Şu an malumdur ki, bu kesimle yani muallim kesimiyle bir pazarlık
masasındasınız. Ki, hakikatte eğitimin pazarlığı da olmaz ya, hadi neyse, bu
hakikati algılamaya, hissetmeye beyin ve yürek gerek. Muallimlerin yüzünü
güldürünüz beyler. Muallimler, gerçekte keyfiyetçe, kalitece sizden çok çok
üstündürler, üsttedirler. Çünkü onlar, temeldirler. Temelsiz bina olur mu?
Onlar olmasaydı, siz olur muydunuz? Elinizi vicdanınıza koyunuz ve vicdansızca
hareket etmeyiniz. Laf üretip durmayınız, iş yapınız. Sizin sahte gülücüklerinize,
sahte laflarınıza ihtiyacı yok muallimlerin, hak ettikleri ücrete ihtiyaçları
vardır, bunu da biliniz.
Son tahlilde; daha fazla söze hacet yok. Sıkıntıları
öldürünüz beyler. Sıkıntılar önce muallimleri, sonra eğitimi, en sonunda da
çocuklarımızı öldürmeden.
GÜZELLİK
YARIŞMASI
AKP tandanslı olan Kocaeli Belediyesi güzellik yarışması düzenlemiş. Bu ne iştir
beyler? Siz ahlakı korumak için mi, yoksa ahlaksızlığı yaygınlaştırmak için mi
varsınız? O başkan denilene haddi bildirilmelidir bence. Zira bir milleti
yönetme mevkiinde olan bunu yaparsa, başkalarına ne sözünüz olabilir? Hem
maneviyat diyecek ve başkanlığa geleceksin hem de maneviyatı koltuğa oturunca
yiyeceksin. Bunun adı, düpedüz riyakârlıktır. Yani ahlaksızlıktır. Ahlakımızı
koruması gereken ellerde ahlaksızlaşırlarsa, bizler hangi ellere güveneceğiz?
Beyler! Haddinizi, hududunuzu biliniz ve kendinize geliniz.
SAĞLIK
Son günlerde hastanelerde meydana gelen
vakalar üzücüdür. Ve en sert tedbirleri almayı iktiza etmektedir. Hasta, hasta
olduğunu; doktor da, doktor olduğunu bilecek. Herkes konumu gereğince hareket
edecek. Doktorlar artık paragözlü olmayı bırakacaklar ve vicdanları ekseninde
hareket edecekler. Hastalar ve hasta yakınları da kendilerine Allah’ın izniyle
şifa sebebi olan sağlık çalışanlarına saygılı olmasını bilecekler.
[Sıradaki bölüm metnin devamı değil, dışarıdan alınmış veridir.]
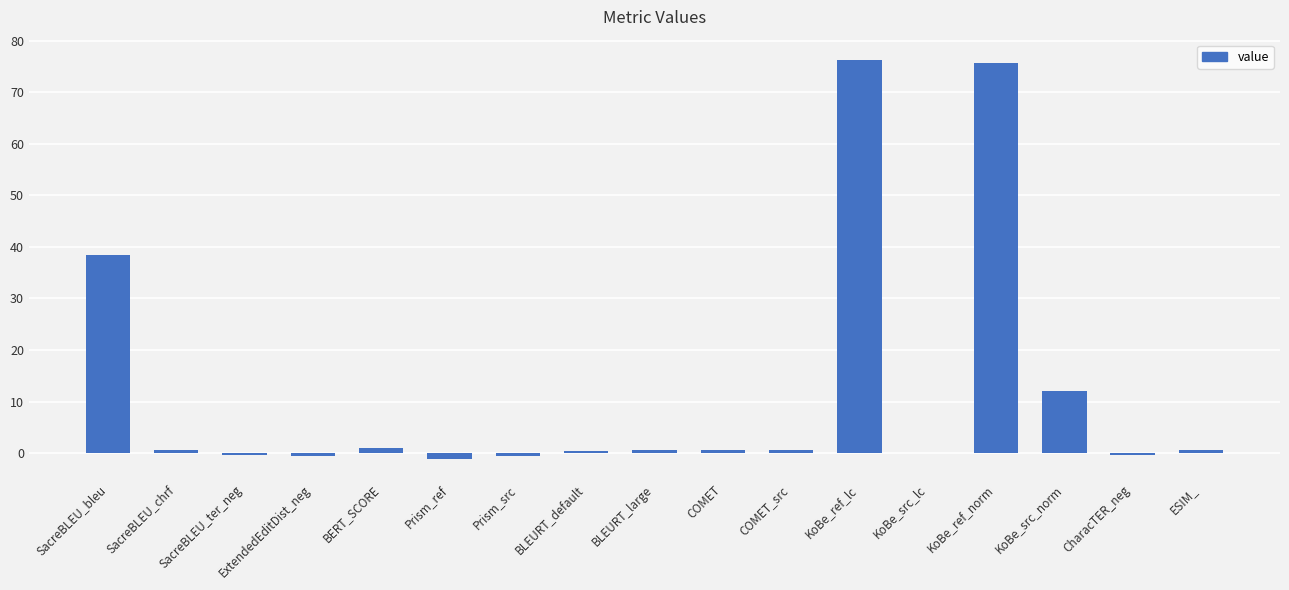

Are the bars horizontal?

No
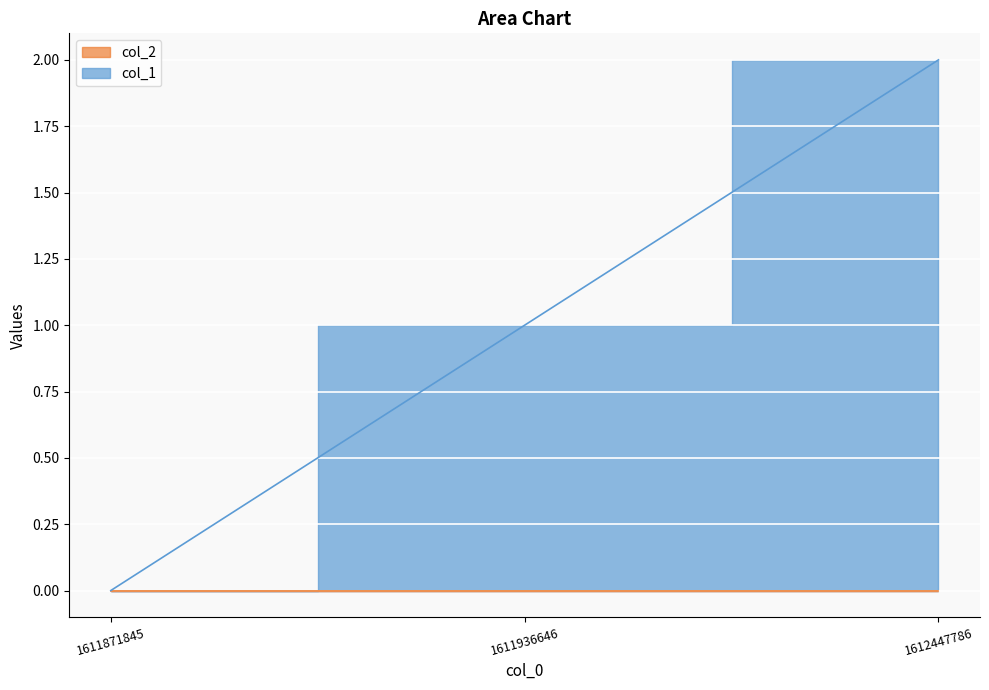

Which has a higher value, 1611871845 or 1612447786?

1612447786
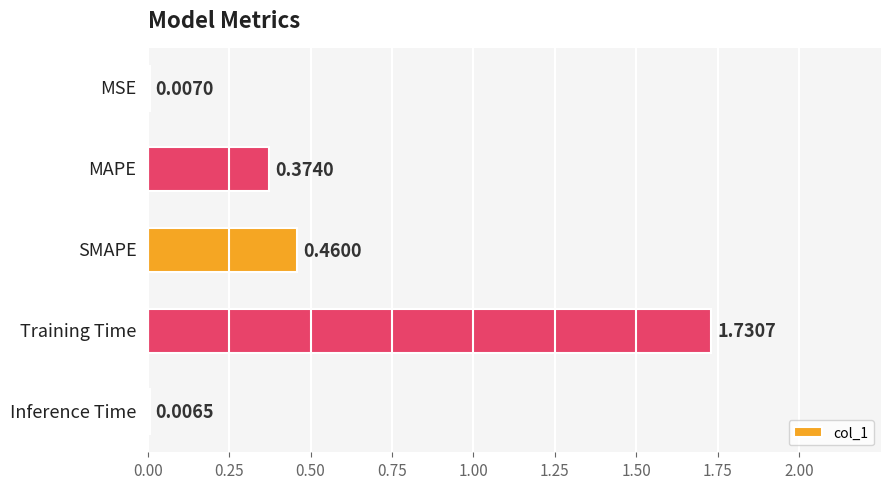

Reading right to left, extract all data points from this chart.

0.0	1.7	0.5	0.4	0.0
Bilmiyorlarsa geberecekler. Kimsenin pislik yapmaya hakkı yoktur. Devlette, bu
konuda acımasız olmasını bilecektir. Doktorların gevşekliğine, hastaların ve
hasta yakınlarının da suiistimaline imkân tanımayacaktır. Sağlık çalışanlarına,
gereksiz, lüzumsuz ve haksızca saldıran kim olursa olsun muhakkak gebermesi
haktır ve geberecektir. Ki, pislik yapmayı düşünen başkaları daha insanca
hareket etsinler. Aynı şekilde, vicdanını unutan doktora da vicdansızca hareket
edeceksin ki, vicdanın ne olduğunu hatırlasın ve kendine gelsin. Paranın iti
olmaya değmez. İnsanlık bakidir, madde fanidir. Bunu algılayacak ve anlayacak
beynin yoksa hadi ormana!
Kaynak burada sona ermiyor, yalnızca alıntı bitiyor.